===== Provided material =====

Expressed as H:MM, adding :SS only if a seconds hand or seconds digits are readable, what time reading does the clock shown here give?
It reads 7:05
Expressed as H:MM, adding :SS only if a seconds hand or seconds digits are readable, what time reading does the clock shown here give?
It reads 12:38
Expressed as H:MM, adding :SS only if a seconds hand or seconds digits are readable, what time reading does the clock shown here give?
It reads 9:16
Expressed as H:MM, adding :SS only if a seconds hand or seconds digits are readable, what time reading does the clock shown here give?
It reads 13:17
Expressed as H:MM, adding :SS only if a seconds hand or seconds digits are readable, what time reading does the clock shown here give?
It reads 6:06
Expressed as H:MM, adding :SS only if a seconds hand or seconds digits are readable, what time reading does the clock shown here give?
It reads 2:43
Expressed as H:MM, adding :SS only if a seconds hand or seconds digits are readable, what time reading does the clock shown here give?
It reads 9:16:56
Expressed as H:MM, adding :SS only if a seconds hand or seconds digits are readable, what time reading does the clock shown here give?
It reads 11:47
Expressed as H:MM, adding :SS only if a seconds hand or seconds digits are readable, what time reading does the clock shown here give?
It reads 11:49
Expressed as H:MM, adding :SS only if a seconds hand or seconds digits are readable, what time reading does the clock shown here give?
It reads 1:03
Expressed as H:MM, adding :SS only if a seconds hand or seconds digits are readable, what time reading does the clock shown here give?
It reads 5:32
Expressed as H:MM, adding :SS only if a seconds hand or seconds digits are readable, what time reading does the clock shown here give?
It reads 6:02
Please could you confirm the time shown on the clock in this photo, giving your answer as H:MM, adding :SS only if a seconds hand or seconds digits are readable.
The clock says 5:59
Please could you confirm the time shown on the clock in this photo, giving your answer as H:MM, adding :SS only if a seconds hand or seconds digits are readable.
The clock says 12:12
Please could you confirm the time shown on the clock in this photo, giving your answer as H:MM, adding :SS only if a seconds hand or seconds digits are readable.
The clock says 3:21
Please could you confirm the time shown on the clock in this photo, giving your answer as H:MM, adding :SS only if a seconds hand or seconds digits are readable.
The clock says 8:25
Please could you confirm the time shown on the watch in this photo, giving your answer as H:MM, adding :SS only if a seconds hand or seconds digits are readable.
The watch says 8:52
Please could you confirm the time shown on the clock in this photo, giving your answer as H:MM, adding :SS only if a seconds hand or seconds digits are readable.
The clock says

=====

Copy out every line in the data above that contains the word "reads". Capital and small letters must match.

It reads 7:05
It reads 12:38
It reads 9:16
It reads 13:17
It reads 6:06
It reads 2:43
It reads 9:16:56
It reads 11:47
It reads 11:49
It reads 1:03
It reads 5:32
It reads 6:02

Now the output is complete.